Summary and Contributions: The paper proposes an approach to learning improved semantic navigation policies in indoor environments by building a pseudo-labeled dataset from YouTube videos. The approach requires less labeled data than previous work and makes use of a small action prediction model to learn a strong high-level planning policy, then delegating short-term navigation to a standard algorithm.
Strengths: The method requires very few interaction samples compared to other similar approaches and cleverly leverages a large collection of YouTube video. The high-level navigation policy seems to capture the biases common to locations of target objects in scenes and assigns somewhat reasonable values to views it perceives. The inverse model seems effective enough in providing useful data for off-policy Q learning. The empirical evaluation is well-conducted and convincing, demonstrating the effectiveness of the approach.
Weaknesses: It would be nice to see something like this work without the traditional algorithm for shorter-term navigation which requires a lot of sensor information, but I understand that is somewhat outside the scope of the paper's goal (which is more explicitly to learn the higher-level navigation). I would also be interested in seeing whether the policy it learns indoors transfers to outdoors scenes (is this present in the Gibson videos used for evaluation?). Unless I am misunderstanding, I believe this model cannot transfer to new goal objects at test time (i.e. a coffee machine that also has a detector), since it learns a class-specific value network at training. Is it possible to run the algorithm with a fixed-size priority heap, i.e. without keeping a history of the 12 views gathered from each node explored? This seems like a negative of computational and storage cost.
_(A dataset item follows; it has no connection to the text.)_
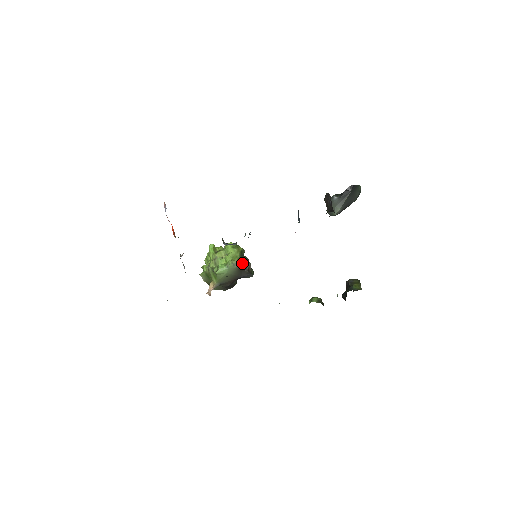
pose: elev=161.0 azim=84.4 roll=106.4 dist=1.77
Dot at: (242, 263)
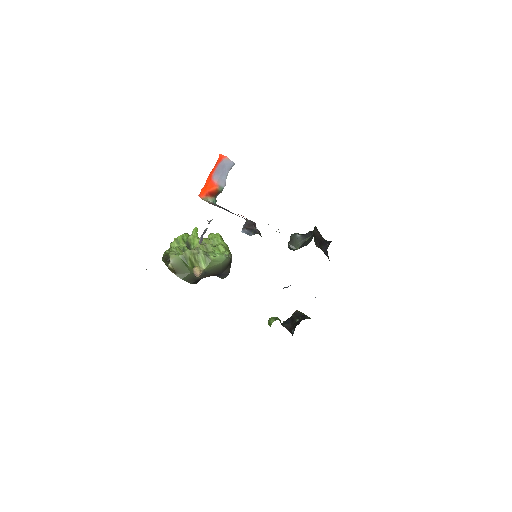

Correctness: Yes, the claims made are reasonable and accurately reflect the nature of the paper.
Clarity: Overall, the paper structure is clear, with sufficient details provided in Supplementary Material to understand the method in detail and its results. Details in the main paper are a bit light at times, but they are provided in Supplementary.
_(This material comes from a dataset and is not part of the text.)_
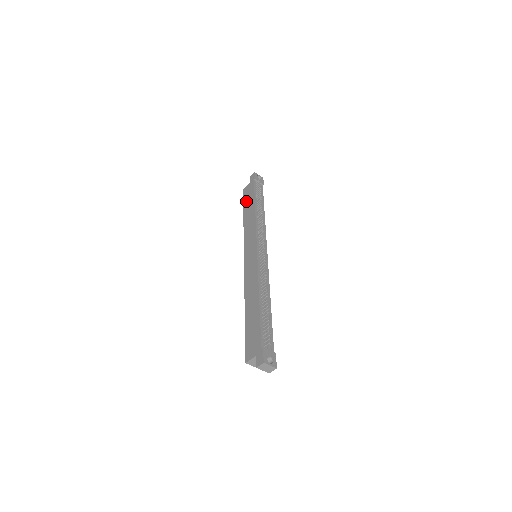
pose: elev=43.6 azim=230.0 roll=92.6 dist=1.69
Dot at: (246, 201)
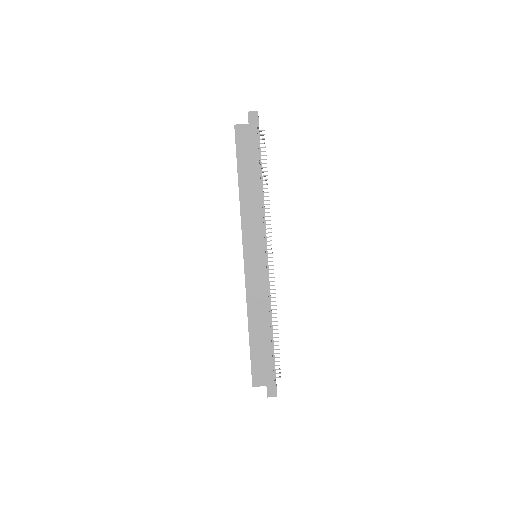
Dot at: (243, 157)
Relation to Prior Work: The discussion of prior work is reasonable. The relationship to , which I believe to be the nearest neighbor of this paper, is fairly discussed, and the application of the inverse model to a collection of real-world videos to yield noisy learning signal for navigation is novel to my knowledge.
Summary and Contributions: Paper presents a novel methodology for learning in-door navigation policies from unlabelled video data. The agent learns to solve the ObjectGoal task (navigating a house to find an object such as a bed) by learning the Q-function from observing YouTube videos of house demostrations. These videos captures semantic about house layouts that provides guidance when navigating a previously unvisited house. The paper demonstrates that their method outperforms other methods such as direct RL and imitation learning. The great drawback is the lack of comparison to other state of the art navigation agents, yet I think the present methodology is interesting enough and orthogonal to previous work that the paper should be accepted.
Strengths: Paper presents a novel and interesting methodology for unsupervised learning of navigation policies from unlabelled video data. It would be valuable for the AI community to able to efficiently leverage the vast amount of unlabelled video data for training embodied agents. This could open up new research avenues. The paper demonstrate that the proposed method shows great promise and outperforms a plethora of baselines, such as RL and behaviour cloning. Paper presents credible ablation studies and analysis of their method that justifies their design decisions.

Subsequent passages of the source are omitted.